Além disso, o juiz observou que a empresa não comercializa tecnologia pura e simplesmente, mas que, pelo contrário, se beneficia de uma estrutura pública de mobilidade urbana já existente, bem como de veículos privados custeados pelos próprios motoristas, de modo que o seu ganho está necessariamente acoplado ao sistema de transporte.
Por esta razão, o Magistrado declarou, incidentalmente, que uma das atividades principais da Uber é o transporte de passageiros, declaração esta que contém elementos fundamentais para o reconhecimento da competência da justiça do trabalho para o julgamento da causa e, ainda, possibilitou o prosseguimento da análise do pedido de reconhecimento de vínculo de emprego.
Destaca-se que o artigo 6º, § único, da CLT, estipula que “os meios telemáticos e informatizados de comando, controle e supervisão se equiparam, para fins de subordinação jurídica, aos meios pessoais e diretos de comando, controle e supervisão do trabalho alheio.” O dispositivo tem o intuito de regular a relação de meios telemáticos e informatizados com o mundo do trabalho, estando sustentado pelo artigo 7º, XXVII da Constituição da República, que prevê a proteção dos trabalhadores dos efeitos da automação.
Apesar disso, a aparente dificuldade nos casos de pedidos de vínculo de emprego com a Uber seria identificar a existência do requisito da subordinação, ou, em outras palavras, comprovar de que modo a empresa controlaria, via aplicativo, a força de trabalho de motoristas que, em tese, teriam liberdade para se conectarem em seus celulares quando e da maneira que quiserem, sendo responsáveis pelas próprias atividades sem qualquer ingerência.
Na ação civil pública ora em análise ficou comprovado que a empresa de aplicativo não só dispõe de ferramentas para, como efetivamente controla o trabalho dos motoristas. A esse exemplo, o juiz do trabalho assentiu que, como é de amplo conhecimento, é facultado aos passageiros atribuir notas aos motoristas, tendo ficado demonstrado pela prova documental que a média de notas dos trabalhadores impacta diretamente no número de viagens recebidas por cada motorista no aplicativo e, assim, no rendimento médio diário de cada um.

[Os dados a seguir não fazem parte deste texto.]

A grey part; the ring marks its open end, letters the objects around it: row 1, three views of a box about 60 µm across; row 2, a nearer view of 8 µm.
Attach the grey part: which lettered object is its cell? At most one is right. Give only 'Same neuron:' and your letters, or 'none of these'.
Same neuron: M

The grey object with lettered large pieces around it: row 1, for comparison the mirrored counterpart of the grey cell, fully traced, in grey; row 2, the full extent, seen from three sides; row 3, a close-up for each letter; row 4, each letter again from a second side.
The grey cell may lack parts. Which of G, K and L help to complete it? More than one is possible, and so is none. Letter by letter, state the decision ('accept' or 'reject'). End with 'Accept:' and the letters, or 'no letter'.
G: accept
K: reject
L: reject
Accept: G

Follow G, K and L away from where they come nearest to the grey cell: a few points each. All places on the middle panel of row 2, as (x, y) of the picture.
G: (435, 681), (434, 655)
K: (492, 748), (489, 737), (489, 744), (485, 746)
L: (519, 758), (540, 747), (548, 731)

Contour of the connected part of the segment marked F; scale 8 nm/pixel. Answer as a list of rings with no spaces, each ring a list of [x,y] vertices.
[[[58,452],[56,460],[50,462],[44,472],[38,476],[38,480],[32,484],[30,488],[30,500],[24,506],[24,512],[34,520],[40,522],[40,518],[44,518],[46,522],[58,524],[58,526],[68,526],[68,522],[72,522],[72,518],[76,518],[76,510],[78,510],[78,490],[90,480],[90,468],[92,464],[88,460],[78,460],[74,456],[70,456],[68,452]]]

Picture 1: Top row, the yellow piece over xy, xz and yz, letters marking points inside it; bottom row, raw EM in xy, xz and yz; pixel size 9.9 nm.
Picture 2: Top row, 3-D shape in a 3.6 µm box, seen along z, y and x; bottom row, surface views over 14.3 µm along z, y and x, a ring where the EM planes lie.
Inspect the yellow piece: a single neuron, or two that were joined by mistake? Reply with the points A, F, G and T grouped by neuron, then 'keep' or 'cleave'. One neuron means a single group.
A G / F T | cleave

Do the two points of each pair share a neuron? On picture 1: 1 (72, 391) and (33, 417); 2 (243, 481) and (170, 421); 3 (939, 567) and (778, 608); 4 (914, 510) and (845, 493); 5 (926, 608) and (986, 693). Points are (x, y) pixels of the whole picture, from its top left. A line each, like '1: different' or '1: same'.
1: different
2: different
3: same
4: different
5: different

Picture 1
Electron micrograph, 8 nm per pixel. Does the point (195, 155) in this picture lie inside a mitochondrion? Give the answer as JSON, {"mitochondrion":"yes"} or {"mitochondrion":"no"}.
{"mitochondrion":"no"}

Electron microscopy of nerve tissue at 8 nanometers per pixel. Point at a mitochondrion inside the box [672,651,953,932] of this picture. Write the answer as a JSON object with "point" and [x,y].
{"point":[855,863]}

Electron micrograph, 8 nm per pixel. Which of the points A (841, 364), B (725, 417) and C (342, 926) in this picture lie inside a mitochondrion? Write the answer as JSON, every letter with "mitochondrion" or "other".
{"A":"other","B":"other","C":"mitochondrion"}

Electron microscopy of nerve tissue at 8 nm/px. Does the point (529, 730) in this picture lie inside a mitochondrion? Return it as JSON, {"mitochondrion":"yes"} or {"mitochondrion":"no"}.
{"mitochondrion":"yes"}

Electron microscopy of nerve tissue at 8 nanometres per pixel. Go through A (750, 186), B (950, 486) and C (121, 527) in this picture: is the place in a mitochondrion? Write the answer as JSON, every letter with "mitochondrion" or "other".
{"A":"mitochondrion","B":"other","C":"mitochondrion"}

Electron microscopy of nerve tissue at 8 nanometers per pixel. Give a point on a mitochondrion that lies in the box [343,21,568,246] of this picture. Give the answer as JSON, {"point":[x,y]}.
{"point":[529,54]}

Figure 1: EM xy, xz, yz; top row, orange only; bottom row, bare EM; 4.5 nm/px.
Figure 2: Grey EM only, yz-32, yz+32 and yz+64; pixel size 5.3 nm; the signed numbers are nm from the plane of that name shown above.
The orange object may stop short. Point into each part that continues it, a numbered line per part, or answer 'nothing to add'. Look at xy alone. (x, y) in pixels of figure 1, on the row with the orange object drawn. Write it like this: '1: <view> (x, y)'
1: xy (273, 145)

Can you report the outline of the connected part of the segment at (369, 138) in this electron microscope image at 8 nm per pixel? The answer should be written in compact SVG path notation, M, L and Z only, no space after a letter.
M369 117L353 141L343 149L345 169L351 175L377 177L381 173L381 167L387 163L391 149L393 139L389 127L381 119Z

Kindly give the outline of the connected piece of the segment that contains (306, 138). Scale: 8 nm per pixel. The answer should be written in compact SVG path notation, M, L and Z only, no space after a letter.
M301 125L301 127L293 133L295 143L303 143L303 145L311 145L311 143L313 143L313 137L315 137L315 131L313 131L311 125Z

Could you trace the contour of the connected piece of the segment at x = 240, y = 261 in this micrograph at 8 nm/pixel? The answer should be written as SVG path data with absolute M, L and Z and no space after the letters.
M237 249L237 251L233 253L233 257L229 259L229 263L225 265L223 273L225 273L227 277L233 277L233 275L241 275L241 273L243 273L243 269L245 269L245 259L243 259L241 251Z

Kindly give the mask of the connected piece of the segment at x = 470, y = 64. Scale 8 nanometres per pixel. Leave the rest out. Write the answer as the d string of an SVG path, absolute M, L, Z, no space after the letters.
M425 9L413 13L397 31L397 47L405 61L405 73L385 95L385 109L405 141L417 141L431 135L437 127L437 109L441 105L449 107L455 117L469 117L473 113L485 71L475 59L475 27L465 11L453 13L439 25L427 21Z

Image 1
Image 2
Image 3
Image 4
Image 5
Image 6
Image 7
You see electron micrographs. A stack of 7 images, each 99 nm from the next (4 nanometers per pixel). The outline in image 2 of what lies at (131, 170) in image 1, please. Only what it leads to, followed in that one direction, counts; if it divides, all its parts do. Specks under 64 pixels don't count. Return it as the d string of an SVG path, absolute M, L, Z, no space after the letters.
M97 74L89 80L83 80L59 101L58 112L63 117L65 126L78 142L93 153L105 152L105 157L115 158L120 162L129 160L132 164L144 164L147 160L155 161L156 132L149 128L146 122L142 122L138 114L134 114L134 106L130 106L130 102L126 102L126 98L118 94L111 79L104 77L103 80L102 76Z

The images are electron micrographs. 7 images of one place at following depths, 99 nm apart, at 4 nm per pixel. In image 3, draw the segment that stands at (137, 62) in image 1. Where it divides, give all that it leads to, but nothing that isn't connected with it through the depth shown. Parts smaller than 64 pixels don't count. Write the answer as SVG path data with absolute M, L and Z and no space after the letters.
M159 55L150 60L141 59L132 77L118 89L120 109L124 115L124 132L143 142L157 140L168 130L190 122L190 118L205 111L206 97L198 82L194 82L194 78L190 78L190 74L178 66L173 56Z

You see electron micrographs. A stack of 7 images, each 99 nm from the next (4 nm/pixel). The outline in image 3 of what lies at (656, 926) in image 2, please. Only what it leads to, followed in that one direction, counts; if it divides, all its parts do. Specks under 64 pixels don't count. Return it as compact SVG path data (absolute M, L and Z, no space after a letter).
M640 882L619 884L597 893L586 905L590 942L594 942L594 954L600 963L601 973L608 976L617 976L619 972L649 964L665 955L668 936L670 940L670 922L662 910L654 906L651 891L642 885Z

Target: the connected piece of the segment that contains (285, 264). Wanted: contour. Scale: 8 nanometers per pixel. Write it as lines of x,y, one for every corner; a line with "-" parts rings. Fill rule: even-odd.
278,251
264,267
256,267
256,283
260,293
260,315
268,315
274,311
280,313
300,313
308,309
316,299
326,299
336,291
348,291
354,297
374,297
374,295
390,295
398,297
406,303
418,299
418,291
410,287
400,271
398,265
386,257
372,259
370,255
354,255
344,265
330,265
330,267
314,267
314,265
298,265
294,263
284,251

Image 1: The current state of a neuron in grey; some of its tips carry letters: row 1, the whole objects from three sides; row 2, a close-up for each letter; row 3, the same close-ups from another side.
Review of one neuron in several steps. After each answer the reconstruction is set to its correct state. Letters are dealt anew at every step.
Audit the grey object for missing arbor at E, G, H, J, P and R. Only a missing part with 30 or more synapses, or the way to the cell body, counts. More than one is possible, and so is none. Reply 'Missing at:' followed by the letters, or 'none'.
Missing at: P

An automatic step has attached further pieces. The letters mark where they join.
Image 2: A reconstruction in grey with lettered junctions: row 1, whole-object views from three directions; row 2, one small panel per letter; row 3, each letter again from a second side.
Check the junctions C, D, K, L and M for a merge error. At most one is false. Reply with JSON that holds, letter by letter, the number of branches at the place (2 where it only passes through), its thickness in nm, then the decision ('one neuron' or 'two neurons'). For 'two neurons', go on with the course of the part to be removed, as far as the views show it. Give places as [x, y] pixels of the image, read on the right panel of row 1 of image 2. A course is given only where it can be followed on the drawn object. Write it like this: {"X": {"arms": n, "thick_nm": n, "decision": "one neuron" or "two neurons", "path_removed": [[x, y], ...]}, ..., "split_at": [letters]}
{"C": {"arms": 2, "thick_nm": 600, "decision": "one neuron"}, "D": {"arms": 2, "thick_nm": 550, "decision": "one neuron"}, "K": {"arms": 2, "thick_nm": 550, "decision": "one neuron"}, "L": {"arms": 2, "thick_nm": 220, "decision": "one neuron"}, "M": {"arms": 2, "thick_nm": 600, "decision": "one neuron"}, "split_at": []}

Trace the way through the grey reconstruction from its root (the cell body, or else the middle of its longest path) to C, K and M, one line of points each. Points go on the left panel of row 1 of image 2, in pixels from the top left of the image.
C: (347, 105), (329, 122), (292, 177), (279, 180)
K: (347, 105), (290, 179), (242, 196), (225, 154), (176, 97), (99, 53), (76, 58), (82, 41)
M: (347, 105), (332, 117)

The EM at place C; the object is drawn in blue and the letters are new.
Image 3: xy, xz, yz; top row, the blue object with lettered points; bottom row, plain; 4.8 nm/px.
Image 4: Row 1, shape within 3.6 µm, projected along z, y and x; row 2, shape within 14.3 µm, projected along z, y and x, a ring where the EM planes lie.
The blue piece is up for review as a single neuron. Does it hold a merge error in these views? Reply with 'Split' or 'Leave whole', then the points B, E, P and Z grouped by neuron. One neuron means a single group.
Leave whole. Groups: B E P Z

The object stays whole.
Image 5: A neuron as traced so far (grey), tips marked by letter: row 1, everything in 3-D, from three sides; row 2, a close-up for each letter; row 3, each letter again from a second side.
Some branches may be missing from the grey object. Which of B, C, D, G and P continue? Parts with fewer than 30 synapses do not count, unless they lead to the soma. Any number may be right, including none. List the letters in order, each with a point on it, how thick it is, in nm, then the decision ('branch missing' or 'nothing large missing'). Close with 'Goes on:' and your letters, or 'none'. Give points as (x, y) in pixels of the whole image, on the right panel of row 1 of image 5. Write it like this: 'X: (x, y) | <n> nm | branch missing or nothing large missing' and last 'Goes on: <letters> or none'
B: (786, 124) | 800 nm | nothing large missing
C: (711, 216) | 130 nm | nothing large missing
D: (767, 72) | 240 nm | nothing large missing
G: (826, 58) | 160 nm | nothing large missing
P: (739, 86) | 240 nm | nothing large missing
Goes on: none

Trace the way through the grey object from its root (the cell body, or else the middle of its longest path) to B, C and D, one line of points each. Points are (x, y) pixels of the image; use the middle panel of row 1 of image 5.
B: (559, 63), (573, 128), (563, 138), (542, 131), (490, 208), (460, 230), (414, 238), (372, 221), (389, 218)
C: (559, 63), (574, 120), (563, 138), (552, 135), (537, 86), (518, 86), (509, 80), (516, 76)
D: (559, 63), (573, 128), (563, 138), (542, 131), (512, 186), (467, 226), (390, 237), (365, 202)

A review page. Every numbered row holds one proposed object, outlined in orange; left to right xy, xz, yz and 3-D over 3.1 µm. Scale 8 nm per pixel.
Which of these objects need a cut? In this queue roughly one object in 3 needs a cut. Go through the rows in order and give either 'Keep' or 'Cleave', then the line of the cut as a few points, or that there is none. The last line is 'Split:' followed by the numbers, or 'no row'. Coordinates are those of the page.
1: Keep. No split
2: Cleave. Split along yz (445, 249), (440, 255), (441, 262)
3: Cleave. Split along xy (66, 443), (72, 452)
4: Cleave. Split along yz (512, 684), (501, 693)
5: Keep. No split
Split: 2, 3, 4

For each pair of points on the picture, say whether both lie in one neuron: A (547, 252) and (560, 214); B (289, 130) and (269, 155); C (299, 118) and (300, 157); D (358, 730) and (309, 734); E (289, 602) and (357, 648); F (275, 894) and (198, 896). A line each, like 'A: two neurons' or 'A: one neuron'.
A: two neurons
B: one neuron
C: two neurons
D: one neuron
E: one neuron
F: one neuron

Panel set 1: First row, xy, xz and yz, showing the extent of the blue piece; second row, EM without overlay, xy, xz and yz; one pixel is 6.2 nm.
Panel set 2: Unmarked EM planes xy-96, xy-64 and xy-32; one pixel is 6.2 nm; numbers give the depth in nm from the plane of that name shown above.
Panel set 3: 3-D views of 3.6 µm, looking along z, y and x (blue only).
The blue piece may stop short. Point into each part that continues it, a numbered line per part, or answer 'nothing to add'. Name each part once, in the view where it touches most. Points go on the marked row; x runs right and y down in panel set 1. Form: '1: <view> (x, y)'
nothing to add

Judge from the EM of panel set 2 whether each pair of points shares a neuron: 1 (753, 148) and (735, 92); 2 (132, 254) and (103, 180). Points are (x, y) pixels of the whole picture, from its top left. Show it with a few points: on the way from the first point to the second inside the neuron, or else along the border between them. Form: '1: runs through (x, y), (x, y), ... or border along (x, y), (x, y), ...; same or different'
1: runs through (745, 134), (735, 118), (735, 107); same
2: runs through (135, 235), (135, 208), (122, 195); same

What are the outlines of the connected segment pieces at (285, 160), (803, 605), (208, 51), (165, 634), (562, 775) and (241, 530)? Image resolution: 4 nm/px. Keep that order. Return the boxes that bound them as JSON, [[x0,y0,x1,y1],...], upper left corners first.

Também nesse sentido ficou demonstrada a existência de relatórios referentes a taxa de cancelamento de viagens por motorista, dado este que também impacta na quantidade de viagens que cada um recebe.
Ainda, consta dos Termos e Condições da Uber que os motoristas que não atingirem a avaliação média mínima da cidade poderão perder, no todo ou em parte, o acesso à Plataforma. Aliás, os termos de uso juntados pela própria empresa estão repletos de hipóteses de punição dos trabalhadores, que vão desde a suspensão (bloqueio) até a dispensa do trabalhador, o que demonstra a necessidade de prestação de serviços nos estritos termos delimitados pela empresa.
Ademais, ficou comprovado que é a empresa quem estipula, unilateralmente, os valores a serem cobrados em cada corrida e os percentuais que lhes são devidos. Além disso, ficou expresso que a empresa desenvolve pelo aplicativo, em um fenômeno denominado de gamificação, dinâmicas virtuais com recompensas pecuniárias que estipulam que quanto mais os motoristas atendam aos estímulos, mais chamadas e remuneração serão creditados. Assim, no intuito de obter maiores lucros, a empresa incentiva que os trabalhadores, em prejuízo de sua própria saúde e segurança, trabalhem em jornadas absolutamente extenuantes, sem qualquer responsabilização correspondente.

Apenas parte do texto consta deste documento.